(214b) Design Principles for High-Selectivity Chemical Looping Oxidative Dehydrogenation of Ethane

Ethylene is one of the largest-volume commodity chemicals worldwide, with a correspondingly high carbon footprint. We have previously demonstrated that replacing conventional steam cracking with chemical looping oxidative dehydrogenation (CL-ODH) of ethane holds significant potential to reduce energy consumption and CO₂ emissions in ethylene production. CL-ODH is a two-step process. In the first step, ethane is selectively oxidized to ethylene and water by contacting it with a mixed metal oxide oxygen carrier that donates its lattice oxygen to the reaction. In the subsequent step, the oxygen carrier is regenerated by contact with air, replenishing its lattice oxygen while also providing heat that can be utilized to achieve isothermal operation.

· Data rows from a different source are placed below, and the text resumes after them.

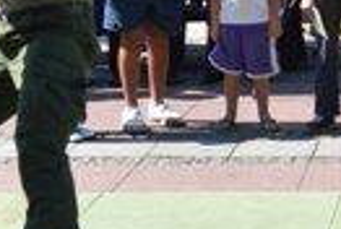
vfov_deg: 8.5
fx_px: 1528
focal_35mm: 161
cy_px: -14
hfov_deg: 12.6
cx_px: 299
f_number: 6.3
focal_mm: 22
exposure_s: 1/160
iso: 100
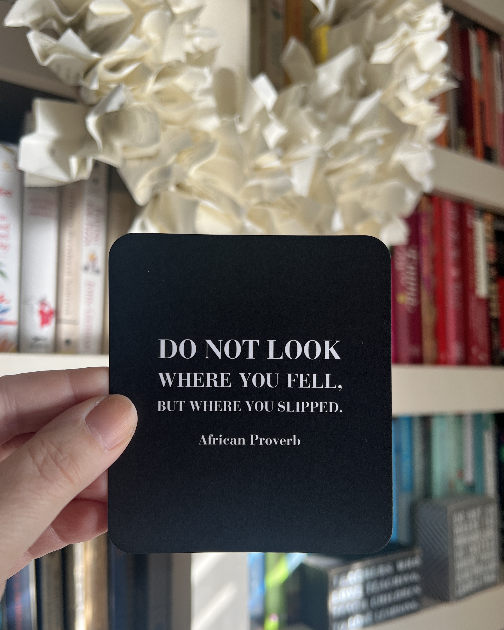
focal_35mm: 28
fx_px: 522
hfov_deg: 51.5
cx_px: 244
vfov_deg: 62.1
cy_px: 339
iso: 40
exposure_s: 1/121
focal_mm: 5.7
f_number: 1.5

Because thermodynamics favor the deep oxidation of both ethane and ethylene to CO₂, it is critical for the oxygen carrier to be catalytically modified to suppress over-oxidation of the products while enabling selective oxidation of hydrogen. In our system, this is achieved by impregnating the carrier surface with salts that melt and spread during calcination. In this work, we describe our recent advancements in the salt coating of CL-ODH oxygen carriers. These developments provide further insight into the mechanism by which the salts suppress deep oxidation while allowing selective hydrogen combustion. The potential to enable autothermal operation through tailored oxygen carrier design is also discussed.